§ Work to do
Collect every line of the material below that contains the string "Output", matching case exactly.

Stored entries:
= = =

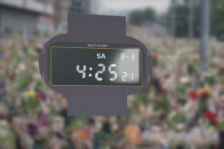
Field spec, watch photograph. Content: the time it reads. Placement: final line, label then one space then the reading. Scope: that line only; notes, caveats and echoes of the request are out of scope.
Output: 4:25:21
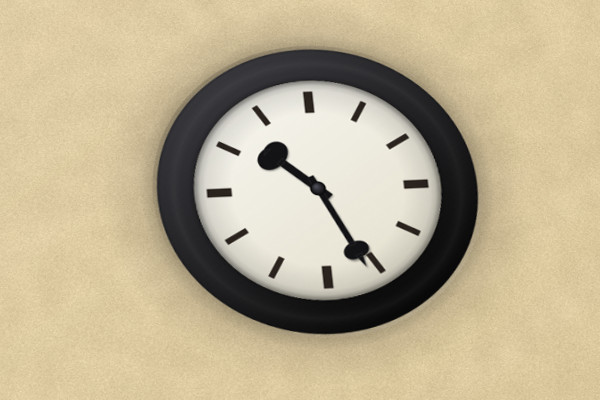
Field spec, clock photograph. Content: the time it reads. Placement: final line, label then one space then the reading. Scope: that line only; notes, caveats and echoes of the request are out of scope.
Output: 10:26
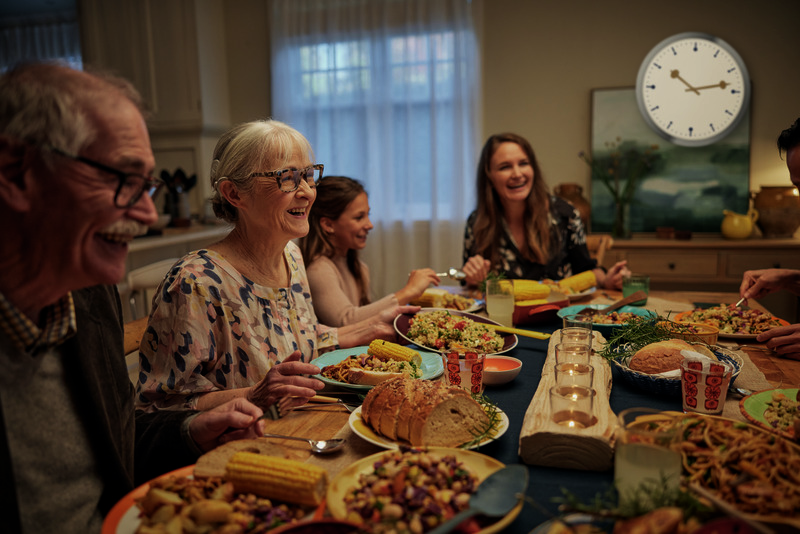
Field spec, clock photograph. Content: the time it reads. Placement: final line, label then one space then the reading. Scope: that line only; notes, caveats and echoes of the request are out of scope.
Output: 10:13
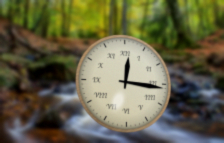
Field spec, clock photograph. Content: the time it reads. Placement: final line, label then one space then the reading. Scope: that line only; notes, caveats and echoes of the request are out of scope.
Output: 12:16
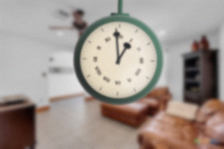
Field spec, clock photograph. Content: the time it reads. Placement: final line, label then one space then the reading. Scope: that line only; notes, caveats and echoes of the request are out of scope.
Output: 12:59
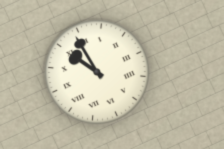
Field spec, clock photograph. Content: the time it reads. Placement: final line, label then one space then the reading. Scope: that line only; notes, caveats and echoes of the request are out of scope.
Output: 10:59
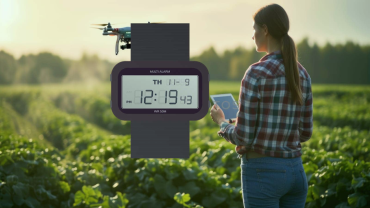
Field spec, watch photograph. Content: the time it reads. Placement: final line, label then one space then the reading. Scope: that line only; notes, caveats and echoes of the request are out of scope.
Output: 12:19:43
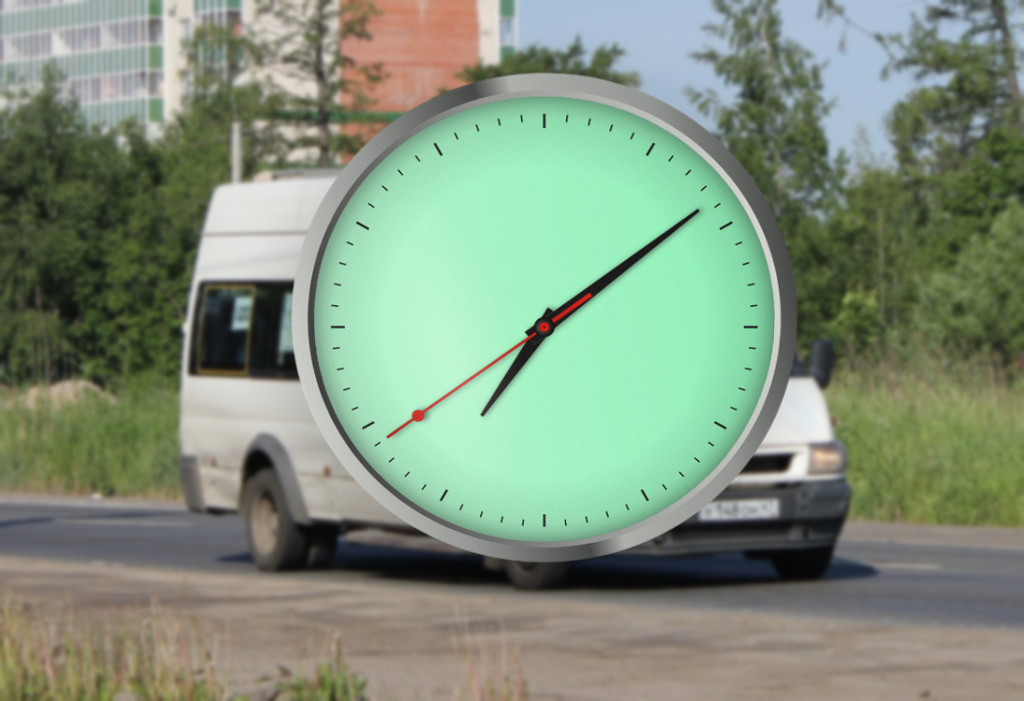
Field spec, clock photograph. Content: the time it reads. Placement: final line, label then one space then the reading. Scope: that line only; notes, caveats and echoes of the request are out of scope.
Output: 7:08:39
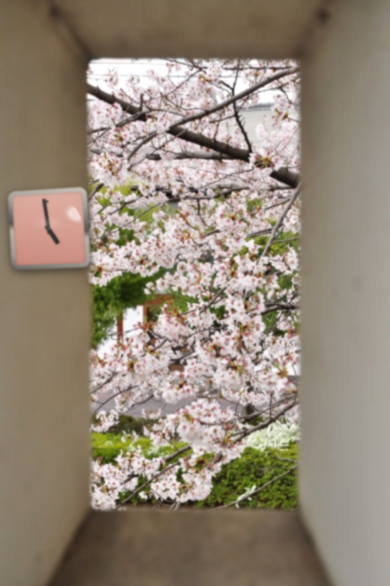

= = =

§ Result below
Output: 4:25:21
Output: 10:26
Output: 10:13
Output: 12:16
Output: 12:59
Output: 10:59
Output: 12:19:43
Output: 7:08:39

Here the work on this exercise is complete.